Your task – Please pull out each line of the listing that contains the string "pose". Treat uppercase and lowercase letters as different.
(Recorded information Opens)
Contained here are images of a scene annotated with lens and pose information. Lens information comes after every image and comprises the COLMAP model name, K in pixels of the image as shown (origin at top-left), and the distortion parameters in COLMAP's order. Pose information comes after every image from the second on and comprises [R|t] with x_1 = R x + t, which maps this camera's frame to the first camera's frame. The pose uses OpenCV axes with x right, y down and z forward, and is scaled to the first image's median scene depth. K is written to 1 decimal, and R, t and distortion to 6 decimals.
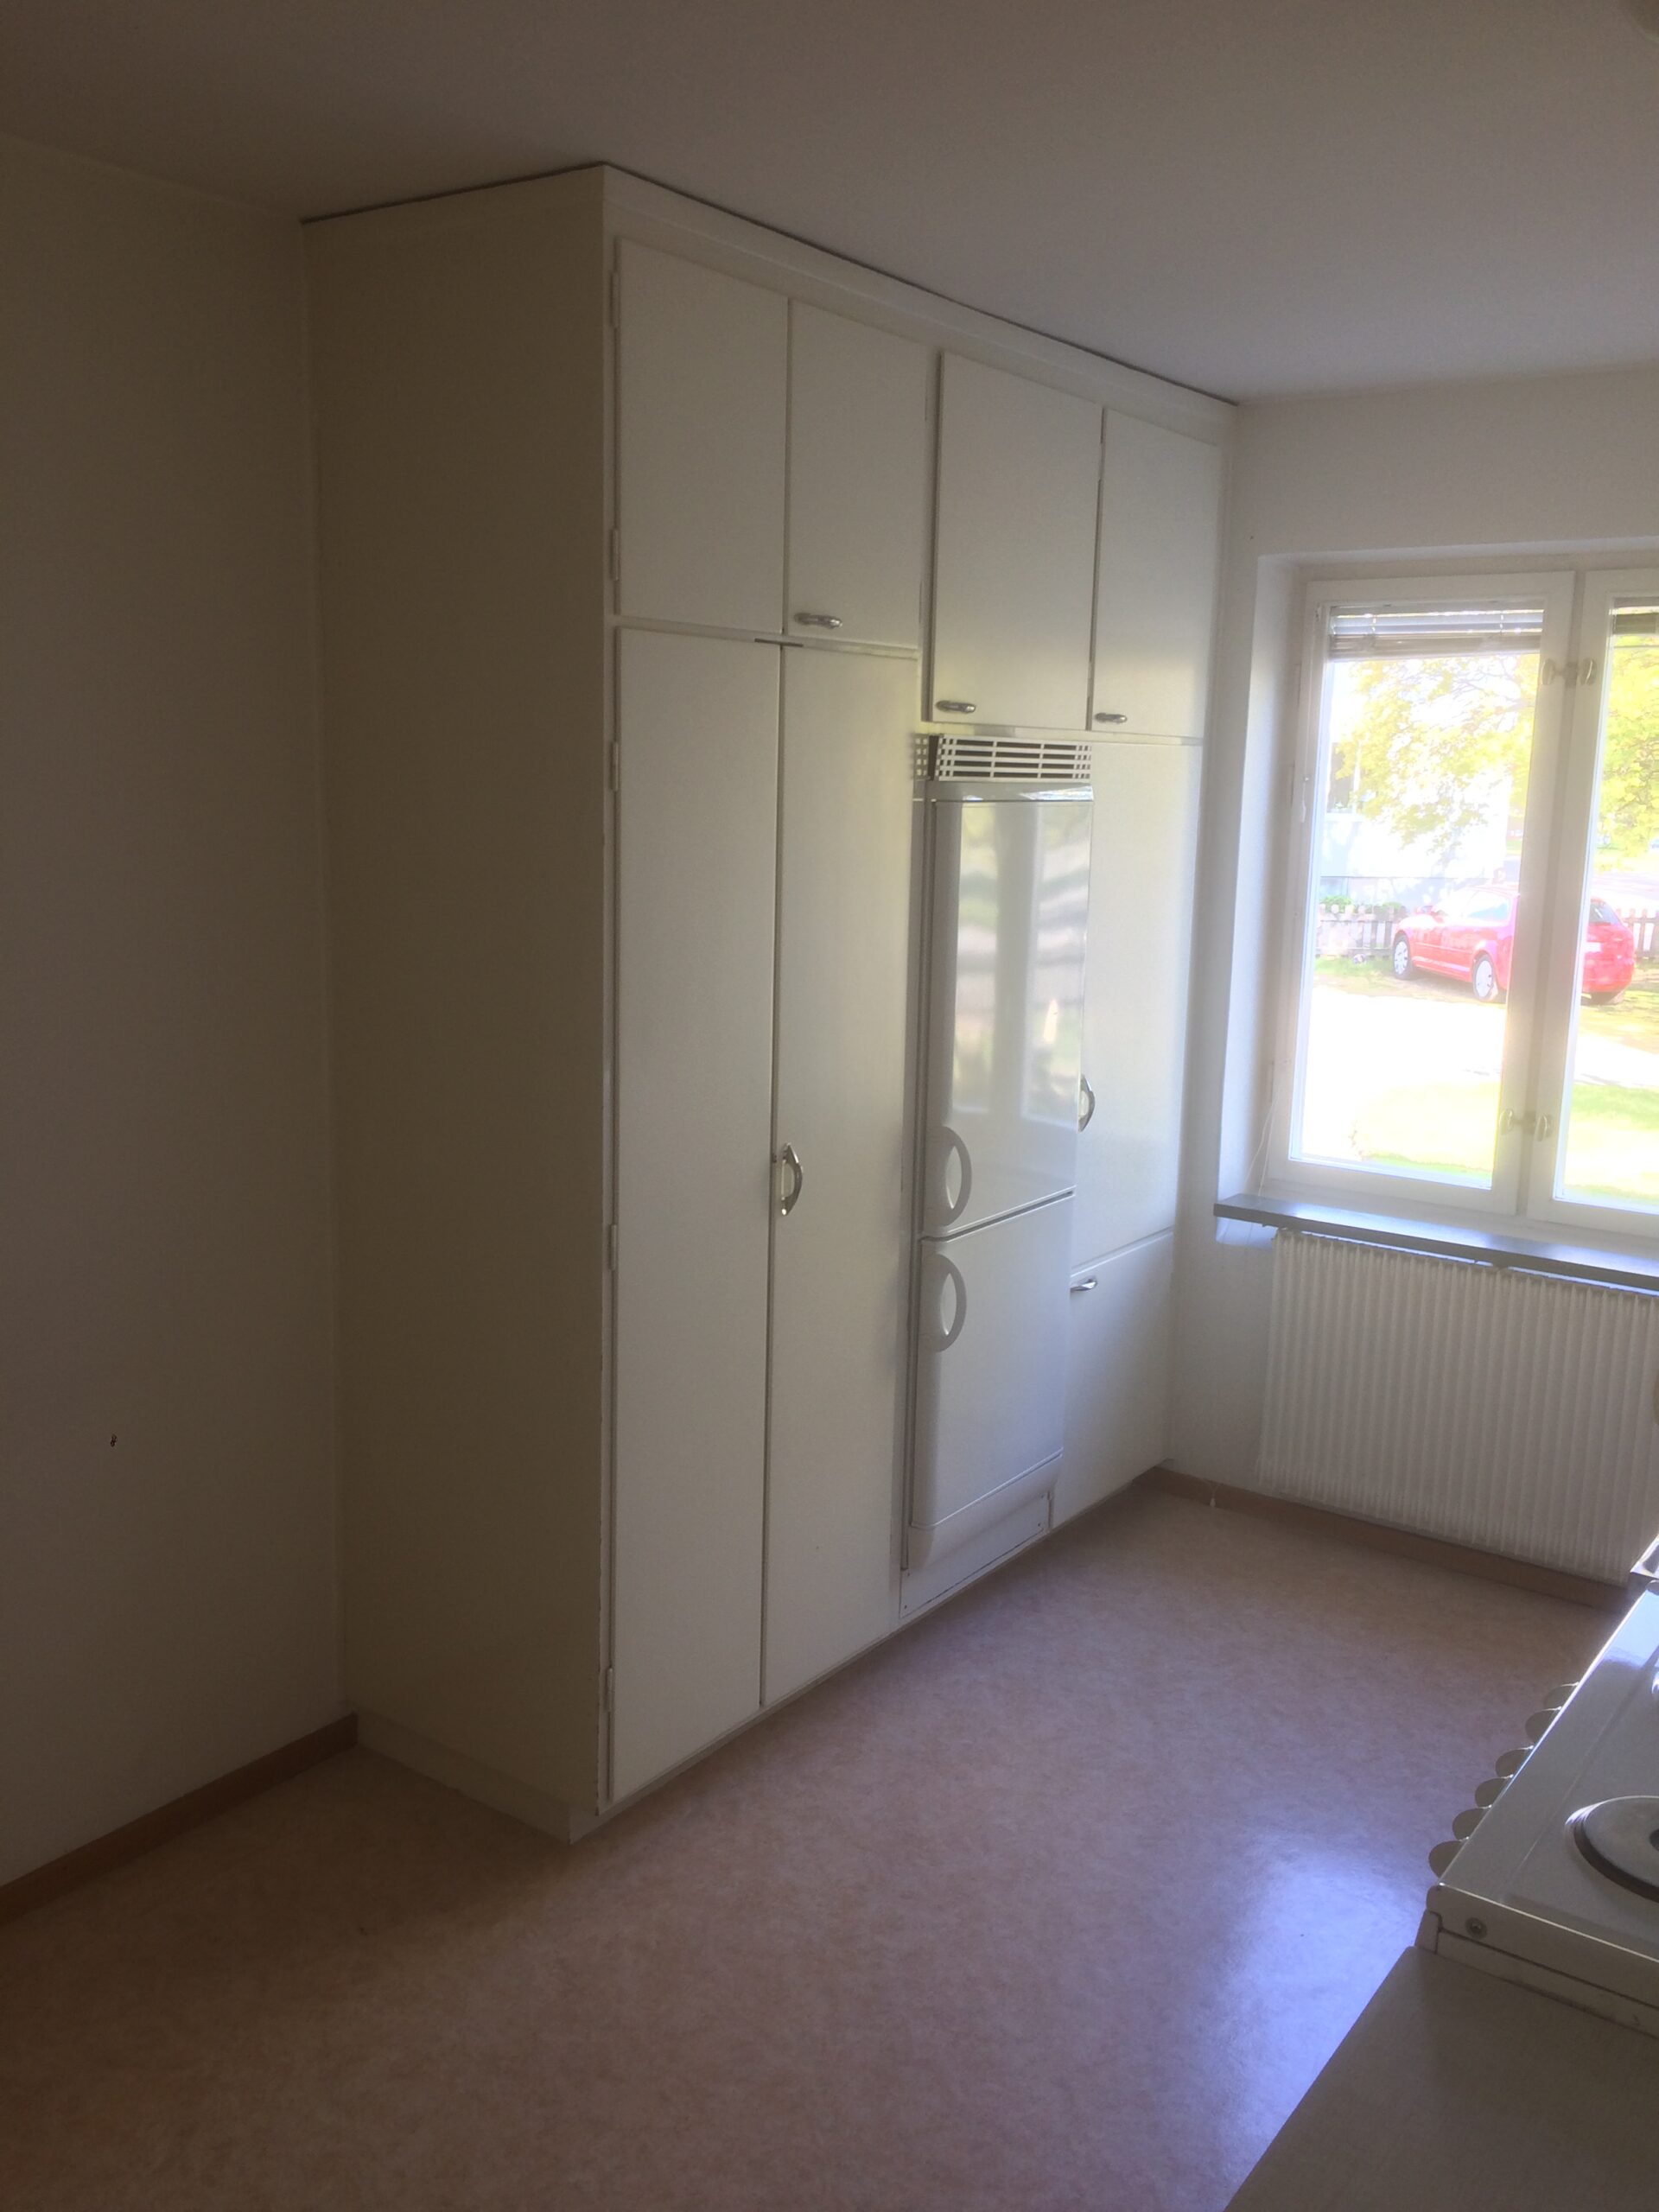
lens RADIAL K [[1914.2, 0, 829.5], [0, 1914.2, 1106.0], [0, 0, 1]] dist [-0.004769, -0.004212]
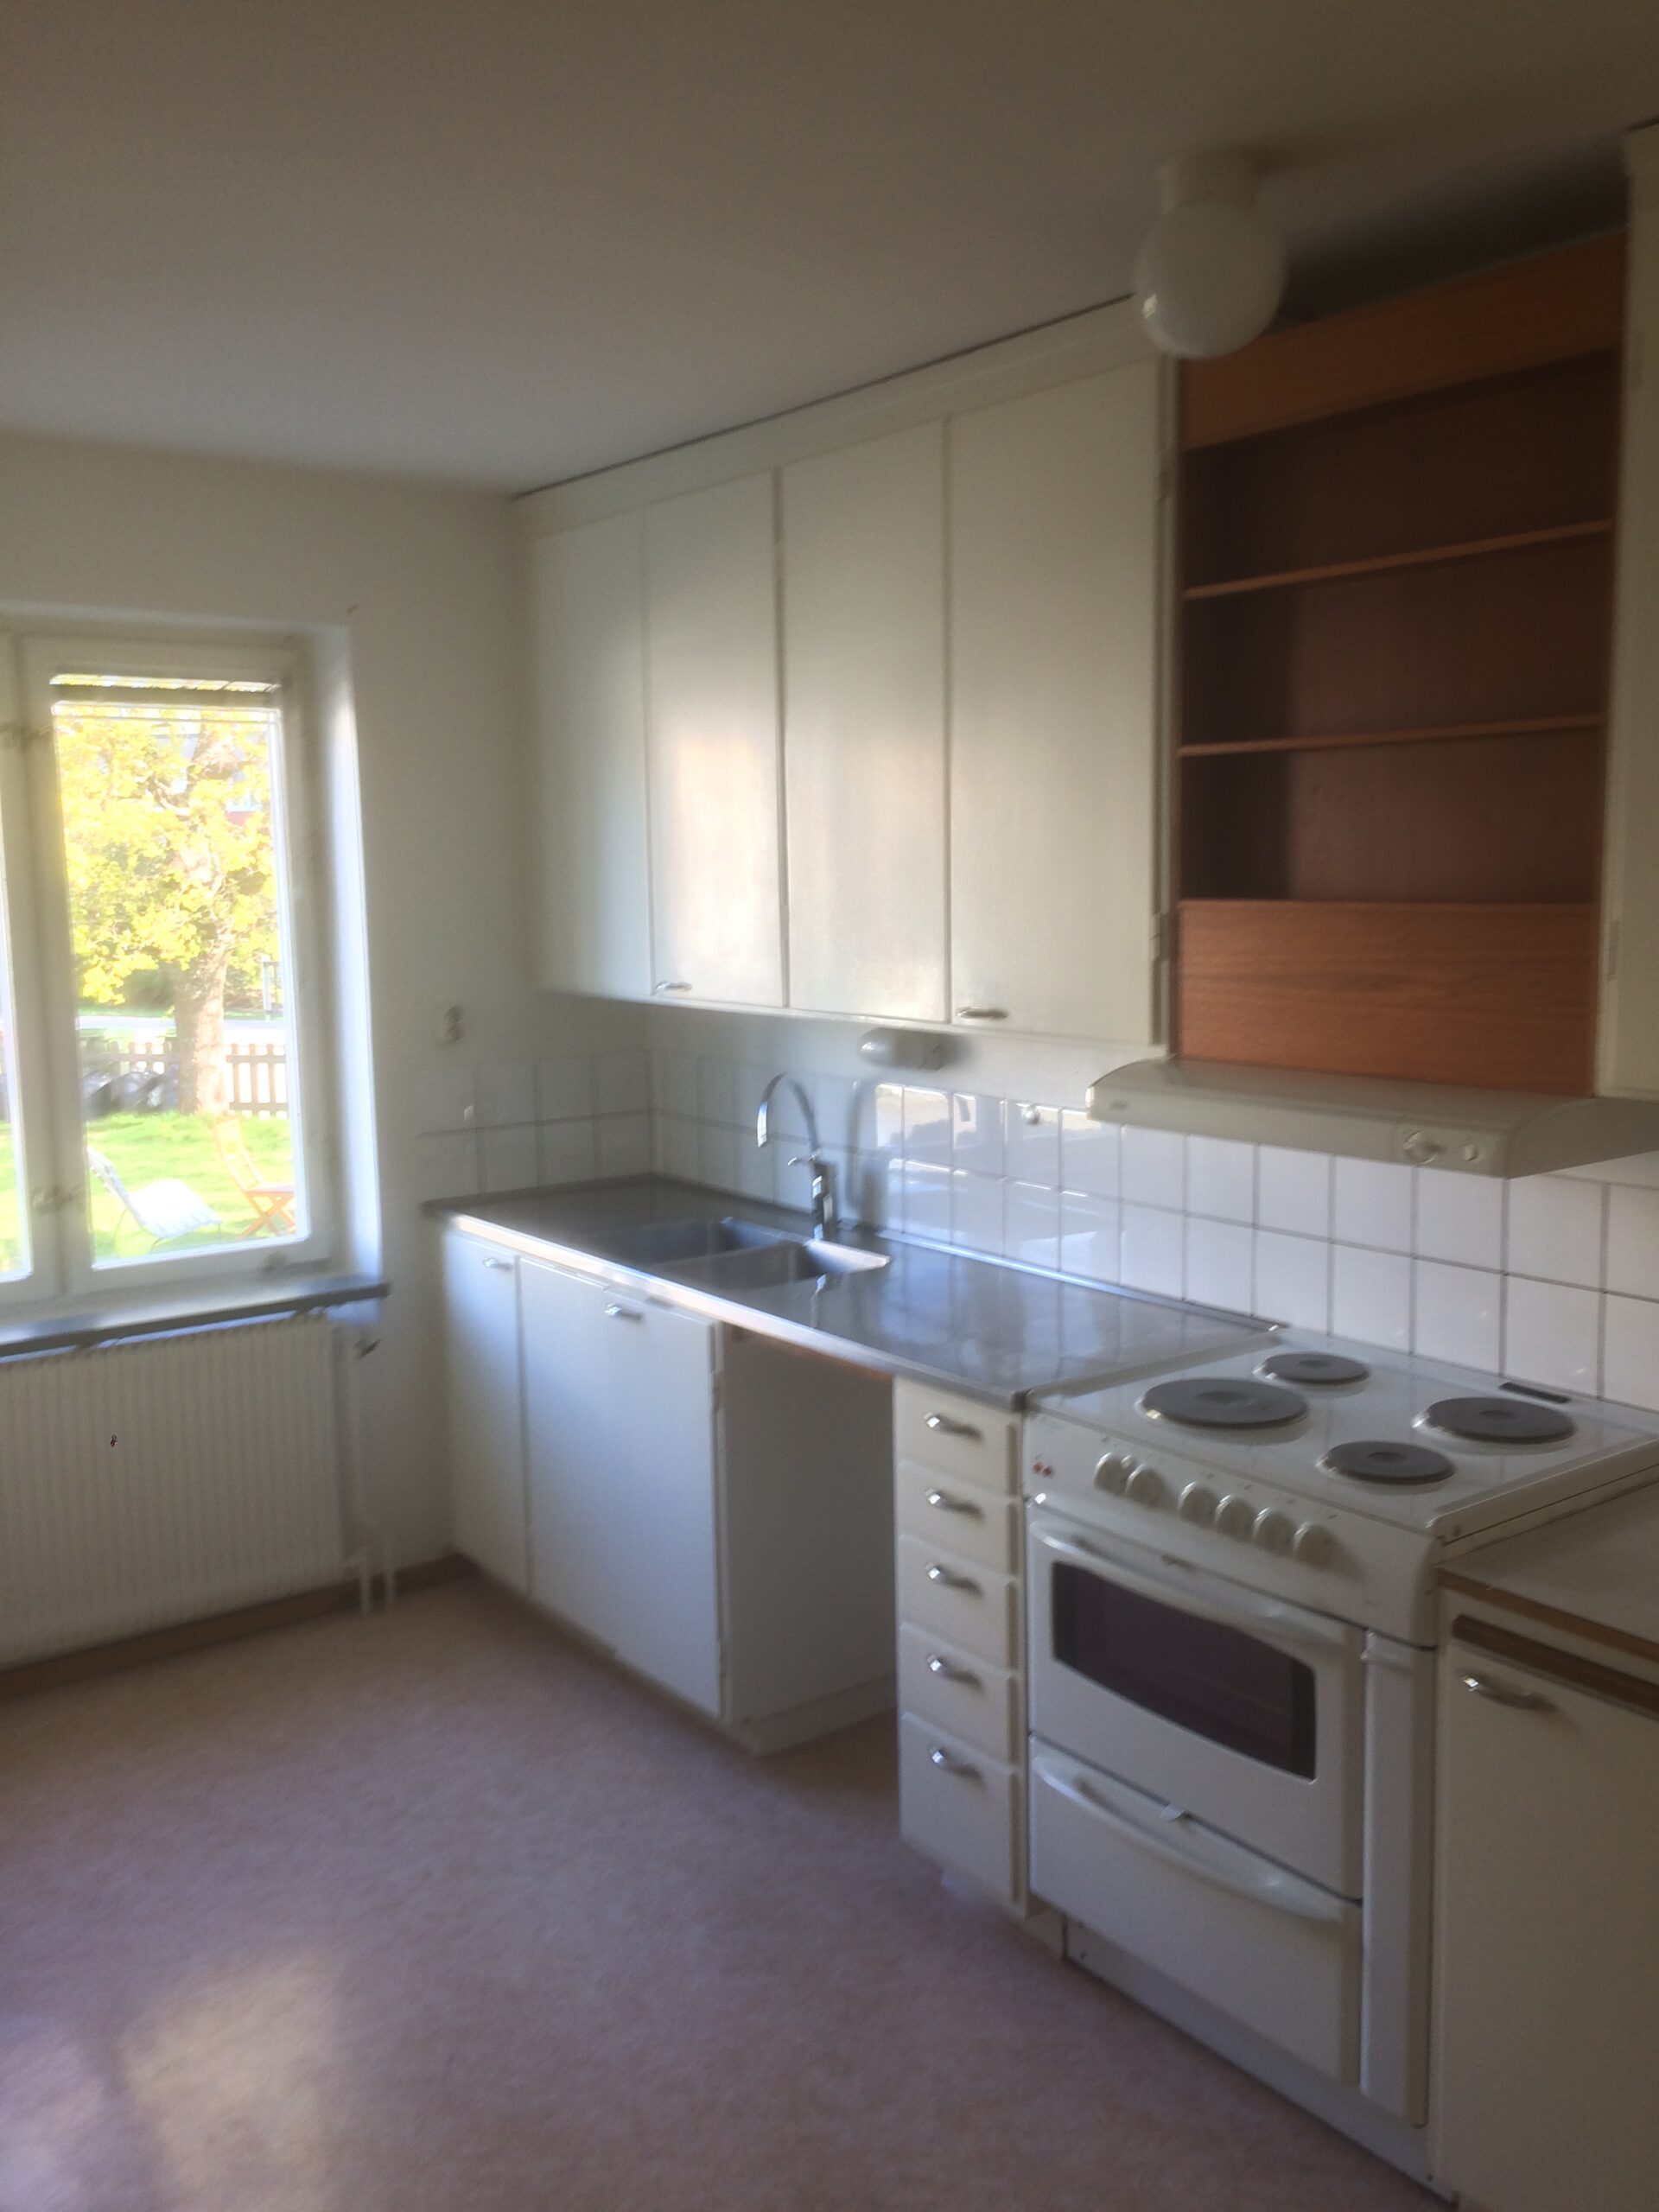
lens RADIAL K [[1914.2, 0, 829.5], [0, 1914.2, 1106.0], [0, 0, 1]] dist [-0.004769, -0.004212]
pose [[0.305888, -0.155328, 0.939311, -0.441358], [0.188111, 0.977012, 0.100304, -0.064367], [-0.933299, 0.146013, 0.328075, 0.322645]]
(Recorded information Closes)
Answer to this task –
Contained here are images of a scene annotated with lens and pose information. Lens information comes after every image and comprises the COLMAP model name, K in pixels of the image as shown (origin at top-left), and the distortion parameters in COLMAP's order. Pose information comes after every image from the second on and comprises [R|t] with x_1 = R x + t, which maps this camera's frame to the first camera's frame. The pose uses OpenCV axes with x right, y down and z forward, and is scaled to the first image's median scene depth. K is written to 1 decimal, and R, t and distortion to 6 decimals.
pose [[0.305888, -0.155328, 0.939311, -0.441358], [0.188111, 0.977012, 0.100304, -0.064367], [-0.933299, 0.146013, 0.328075, 0.322645]]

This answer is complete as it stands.